- **What the task asks**
Copy out the records word for word, from the first line through the line containing "47-километрового: 47-километрового ->", including both of those lines.

====== Provided records ======

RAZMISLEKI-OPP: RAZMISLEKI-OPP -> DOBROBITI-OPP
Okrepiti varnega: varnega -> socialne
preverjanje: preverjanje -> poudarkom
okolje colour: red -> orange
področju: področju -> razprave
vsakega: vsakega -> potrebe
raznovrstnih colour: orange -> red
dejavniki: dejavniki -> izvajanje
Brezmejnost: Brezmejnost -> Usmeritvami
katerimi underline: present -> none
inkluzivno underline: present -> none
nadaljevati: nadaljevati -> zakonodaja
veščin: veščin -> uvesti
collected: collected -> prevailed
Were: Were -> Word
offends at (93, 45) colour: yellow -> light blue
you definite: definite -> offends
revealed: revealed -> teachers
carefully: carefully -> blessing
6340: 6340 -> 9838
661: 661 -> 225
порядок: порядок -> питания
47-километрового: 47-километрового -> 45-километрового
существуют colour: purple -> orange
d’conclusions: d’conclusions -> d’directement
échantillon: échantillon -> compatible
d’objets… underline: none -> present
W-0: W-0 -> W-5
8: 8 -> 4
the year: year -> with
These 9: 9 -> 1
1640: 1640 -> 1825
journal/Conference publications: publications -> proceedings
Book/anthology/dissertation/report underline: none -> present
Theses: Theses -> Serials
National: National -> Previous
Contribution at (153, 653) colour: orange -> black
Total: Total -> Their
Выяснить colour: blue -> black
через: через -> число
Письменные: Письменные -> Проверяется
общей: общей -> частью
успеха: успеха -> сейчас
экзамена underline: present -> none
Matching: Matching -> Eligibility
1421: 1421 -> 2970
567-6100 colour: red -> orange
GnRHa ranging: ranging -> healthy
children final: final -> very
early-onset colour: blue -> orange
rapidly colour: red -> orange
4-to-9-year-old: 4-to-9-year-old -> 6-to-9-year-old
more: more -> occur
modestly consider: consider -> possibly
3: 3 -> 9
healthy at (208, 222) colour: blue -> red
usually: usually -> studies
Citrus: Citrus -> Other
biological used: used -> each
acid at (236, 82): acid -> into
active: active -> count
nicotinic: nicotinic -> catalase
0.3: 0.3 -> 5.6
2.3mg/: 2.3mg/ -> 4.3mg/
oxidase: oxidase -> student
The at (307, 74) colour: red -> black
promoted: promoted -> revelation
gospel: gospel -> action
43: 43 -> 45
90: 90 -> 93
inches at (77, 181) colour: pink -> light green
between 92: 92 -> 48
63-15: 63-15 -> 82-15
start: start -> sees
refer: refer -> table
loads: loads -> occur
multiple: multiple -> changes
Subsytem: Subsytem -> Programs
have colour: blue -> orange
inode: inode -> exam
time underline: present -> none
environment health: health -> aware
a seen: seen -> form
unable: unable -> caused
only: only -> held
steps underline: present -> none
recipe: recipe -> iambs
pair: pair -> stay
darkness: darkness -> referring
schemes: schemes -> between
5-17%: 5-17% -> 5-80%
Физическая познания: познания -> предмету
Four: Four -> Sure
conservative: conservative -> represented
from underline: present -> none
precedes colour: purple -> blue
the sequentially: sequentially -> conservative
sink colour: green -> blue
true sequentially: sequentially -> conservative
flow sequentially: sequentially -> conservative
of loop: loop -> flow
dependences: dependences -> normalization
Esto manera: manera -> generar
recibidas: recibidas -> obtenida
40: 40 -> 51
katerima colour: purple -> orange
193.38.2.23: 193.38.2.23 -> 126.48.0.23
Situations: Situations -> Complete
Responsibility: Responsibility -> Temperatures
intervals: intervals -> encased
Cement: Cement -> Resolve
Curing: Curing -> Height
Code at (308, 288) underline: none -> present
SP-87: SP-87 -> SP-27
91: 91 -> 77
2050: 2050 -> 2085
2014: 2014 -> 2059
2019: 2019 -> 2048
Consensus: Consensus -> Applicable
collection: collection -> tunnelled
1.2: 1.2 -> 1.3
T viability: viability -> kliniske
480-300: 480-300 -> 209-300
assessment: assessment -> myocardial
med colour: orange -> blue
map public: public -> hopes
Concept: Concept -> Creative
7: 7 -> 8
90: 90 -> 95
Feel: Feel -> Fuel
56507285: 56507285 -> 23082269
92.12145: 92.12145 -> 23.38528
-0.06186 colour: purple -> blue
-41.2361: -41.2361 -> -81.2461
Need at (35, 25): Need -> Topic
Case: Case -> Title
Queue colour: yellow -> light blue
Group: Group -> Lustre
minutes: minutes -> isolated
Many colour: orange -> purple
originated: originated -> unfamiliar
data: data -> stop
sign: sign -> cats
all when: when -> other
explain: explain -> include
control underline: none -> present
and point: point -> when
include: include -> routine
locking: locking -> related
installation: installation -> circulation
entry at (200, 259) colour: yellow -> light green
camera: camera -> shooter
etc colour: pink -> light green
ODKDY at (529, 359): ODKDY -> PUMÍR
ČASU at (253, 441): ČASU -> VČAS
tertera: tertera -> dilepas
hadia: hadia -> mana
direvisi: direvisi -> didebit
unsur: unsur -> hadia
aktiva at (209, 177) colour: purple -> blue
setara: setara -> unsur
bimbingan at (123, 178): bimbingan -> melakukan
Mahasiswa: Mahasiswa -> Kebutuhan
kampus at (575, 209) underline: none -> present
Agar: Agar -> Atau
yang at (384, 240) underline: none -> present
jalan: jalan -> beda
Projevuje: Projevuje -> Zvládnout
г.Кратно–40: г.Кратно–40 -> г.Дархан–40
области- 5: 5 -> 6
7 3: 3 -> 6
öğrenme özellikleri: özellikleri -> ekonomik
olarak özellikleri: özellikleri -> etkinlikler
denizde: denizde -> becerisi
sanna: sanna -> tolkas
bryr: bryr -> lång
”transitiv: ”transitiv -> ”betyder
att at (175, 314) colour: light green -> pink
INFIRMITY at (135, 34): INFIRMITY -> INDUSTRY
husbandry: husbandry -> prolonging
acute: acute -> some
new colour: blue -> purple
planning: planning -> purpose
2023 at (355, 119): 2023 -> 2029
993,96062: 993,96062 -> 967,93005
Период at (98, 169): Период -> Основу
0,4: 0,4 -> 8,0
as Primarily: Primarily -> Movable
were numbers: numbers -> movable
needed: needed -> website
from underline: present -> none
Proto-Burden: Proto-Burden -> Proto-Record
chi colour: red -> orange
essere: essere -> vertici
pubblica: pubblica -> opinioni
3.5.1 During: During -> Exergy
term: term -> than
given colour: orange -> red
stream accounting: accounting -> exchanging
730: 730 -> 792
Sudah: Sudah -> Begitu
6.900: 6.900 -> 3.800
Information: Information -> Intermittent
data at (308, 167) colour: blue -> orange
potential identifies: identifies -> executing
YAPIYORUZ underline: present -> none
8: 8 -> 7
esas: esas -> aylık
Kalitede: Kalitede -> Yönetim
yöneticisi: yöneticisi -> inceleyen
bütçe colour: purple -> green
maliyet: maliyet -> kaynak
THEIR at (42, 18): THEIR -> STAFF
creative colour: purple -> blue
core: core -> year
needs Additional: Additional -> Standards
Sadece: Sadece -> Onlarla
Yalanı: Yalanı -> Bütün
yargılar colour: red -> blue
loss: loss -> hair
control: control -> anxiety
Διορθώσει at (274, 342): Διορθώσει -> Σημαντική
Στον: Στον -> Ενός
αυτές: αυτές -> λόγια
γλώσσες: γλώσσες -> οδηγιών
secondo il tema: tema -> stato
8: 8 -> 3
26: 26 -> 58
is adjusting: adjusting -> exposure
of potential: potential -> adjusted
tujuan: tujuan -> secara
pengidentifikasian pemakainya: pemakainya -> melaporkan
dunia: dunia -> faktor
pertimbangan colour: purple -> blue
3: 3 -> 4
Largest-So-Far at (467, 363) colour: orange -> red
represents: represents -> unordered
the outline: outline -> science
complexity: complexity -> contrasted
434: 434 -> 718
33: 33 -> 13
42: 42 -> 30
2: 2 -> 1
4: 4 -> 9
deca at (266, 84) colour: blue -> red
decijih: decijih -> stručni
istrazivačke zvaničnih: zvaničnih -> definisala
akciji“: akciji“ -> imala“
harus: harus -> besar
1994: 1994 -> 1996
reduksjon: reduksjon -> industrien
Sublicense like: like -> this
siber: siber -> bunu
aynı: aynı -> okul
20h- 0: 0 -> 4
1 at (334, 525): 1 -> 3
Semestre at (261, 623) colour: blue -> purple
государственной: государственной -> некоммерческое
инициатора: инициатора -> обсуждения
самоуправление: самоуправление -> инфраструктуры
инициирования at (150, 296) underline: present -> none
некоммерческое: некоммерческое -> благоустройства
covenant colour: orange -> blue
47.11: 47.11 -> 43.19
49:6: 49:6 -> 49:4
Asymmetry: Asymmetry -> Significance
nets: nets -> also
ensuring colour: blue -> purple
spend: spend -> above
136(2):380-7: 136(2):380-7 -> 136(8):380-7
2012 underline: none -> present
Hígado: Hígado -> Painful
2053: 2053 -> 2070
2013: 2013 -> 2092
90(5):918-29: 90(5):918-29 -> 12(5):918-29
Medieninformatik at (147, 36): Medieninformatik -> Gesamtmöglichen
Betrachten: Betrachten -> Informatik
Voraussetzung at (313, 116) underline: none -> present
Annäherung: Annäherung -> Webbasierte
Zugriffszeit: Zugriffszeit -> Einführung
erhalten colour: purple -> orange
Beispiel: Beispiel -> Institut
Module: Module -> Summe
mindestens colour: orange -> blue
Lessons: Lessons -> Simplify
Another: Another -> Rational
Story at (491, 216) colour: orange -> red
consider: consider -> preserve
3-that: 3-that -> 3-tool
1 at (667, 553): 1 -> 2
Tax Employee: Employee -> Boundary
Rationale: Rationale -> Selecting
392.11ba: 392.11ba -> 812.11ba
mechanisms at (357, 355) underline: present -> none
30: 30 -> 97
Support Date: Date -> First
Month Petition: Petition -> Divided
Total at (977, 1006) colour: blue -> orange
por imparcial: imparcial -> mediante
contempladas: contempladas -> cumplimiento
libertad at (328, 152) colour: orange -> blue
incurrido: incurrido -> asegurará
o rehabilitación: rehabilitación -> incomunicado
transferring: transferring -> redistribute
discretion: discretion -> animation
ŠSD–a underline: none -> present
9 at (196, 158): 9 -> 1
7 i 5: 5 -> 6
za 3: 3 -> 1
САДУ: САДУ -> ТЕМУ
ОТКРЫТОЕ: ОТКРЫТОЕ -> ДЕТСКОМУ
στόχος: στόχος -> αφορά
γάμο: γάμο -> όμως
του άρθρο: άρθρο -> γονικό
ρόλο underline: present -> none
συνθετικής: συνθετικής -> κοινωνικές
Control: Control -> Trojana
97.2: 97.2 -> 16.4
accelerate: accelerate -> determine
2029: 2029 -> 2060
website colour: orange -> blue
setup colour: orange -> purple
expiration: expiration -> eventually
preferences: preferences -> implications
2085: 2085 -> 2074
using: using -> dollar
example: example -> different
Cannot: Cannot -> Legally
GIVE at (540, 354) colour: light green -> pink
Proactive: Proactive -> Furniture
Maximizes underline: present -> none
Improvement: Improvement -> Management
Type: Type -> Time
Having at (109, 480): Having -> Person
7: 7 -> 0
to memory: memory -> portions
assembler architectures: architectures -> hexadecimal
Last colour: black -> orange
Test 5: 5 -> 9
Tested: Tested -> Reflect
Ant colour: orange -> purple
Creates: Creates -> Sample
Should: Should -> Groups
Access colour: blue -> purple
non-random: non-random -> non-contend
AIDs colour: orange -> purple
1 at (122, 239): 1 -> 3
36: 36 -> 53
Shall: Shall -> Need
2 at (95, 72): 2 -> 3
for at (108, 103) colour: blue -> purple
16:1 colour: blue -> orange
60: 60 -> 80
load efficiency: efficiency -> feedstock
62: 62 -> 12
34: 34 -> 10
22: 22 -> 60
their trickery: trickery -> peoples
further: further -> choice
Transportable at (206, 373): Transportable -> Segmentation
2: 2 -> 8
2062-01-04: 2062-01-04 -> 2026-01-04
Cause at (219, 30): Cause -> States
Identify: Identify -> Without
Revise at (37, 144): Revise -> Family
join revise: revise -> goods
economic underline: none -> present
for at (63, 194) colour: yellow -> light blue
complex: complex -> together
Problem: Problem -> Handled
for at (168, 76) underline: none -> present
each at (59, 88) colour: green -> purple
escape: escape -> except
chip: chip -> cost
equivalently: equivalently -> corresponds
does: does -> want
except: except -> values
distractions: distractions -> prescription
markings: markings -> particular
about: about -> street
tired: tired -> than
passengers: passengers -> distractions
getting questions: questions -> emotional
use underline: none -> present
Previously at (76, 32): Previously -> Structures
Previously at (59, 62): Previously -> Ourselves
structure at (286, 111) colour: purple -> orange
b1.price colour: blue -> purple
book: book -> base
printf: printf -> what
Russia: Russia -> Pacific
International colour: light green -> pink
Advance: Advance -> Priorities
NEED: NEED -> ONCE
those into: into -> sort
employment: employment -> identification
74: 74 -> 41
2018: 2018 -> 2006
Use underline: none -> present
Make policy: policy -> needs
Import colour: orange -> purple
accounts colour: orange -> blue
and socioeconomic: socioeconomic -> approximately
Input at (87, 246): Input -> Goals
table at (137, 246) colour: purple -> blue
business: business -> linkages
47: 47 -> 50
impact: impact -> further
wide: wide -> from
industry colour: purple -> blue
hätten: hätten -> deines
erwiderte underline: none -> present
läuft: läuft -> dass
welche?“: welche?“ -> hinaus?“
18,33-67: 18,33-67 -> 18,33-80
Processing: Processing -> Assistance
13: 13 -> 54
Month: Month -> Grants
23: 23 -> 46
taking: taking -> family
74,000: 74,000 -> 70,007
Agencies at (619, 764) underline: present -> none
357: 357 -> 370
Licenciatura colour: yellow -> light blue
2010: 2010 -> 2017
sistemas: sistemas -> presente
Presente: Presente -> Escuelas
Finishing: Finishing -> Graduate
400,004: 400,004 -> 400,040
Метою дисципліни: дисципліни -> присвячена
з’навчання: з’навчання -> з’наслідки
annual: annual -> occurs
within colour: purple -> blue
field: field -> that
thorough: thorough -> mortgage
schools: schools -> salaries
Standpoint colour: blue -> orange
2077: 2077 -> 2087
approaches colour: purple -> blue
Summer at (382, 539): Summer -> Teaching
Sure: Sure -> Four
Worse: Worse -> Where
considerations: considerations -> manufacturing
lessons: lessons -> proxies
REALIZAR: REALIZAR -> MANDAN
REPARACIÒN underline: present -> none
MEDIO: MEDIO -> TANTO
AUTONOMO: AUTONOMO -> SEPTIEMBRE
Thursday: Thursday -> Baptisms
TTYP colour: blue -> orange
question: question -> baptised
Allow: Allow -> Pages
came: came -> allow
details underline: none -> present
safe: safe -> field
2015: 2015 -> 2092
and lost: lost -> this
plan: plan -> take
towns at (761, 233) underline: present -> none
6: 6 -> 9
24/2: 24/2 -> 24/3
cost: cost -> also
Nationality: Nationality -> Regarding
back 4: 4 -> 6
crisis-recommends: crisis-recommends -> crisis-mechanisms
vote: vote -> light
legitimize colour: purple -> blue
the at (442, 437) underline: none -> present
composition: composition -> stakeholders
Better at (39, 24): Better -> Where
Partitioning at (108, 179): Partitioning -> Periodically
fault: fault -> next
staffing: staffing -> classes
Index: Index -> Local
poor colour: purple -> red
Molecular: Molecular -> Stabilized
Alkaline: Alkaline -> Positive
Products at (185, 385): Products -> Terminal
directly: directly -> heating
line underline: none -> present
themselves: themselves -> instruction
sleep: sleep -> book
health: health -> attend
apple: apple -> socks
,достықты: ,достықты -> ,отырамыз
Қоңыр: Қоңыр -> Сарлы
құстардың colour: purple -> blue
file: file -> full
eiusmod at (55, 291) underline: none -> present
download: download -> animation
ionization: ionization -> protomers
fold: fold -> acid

======

- **Right answer**
RAZMISLEKI-OPP: RAZMISLEKI-OPP -> DOBROBITI-OPP
Okrepiti varnega: varnega -> socialne
preverjanje: preverjanje -> poudarkom
okolje colour: red -> orange
področju: področju -> razprave
vsakega: vsakega -> potrebe
raznovrstnih colour: orange -> red
dejavniki: dejavniki -> izvajanje
Brezmejnost: Brezmejnost -> Usmeritvami
katerimi underline: present -> none
inkluzivno underline: present -> none
nadaljevati: nadaljevati -> zakonodaja
veščin: veščin -> uvesti
collected: collected -> prevailed
Were: Were -> Word
offends at (93, 45) colour: yellow -> light blue
you definite: definite -> offends
revealed: revealed -> teachers
carefully: carefully -> blessing
6340: 6340 -> 9838
661: 661 -> 225
порядок: порядок -> питания
47-километрового: 47-километрового -> 45-километрового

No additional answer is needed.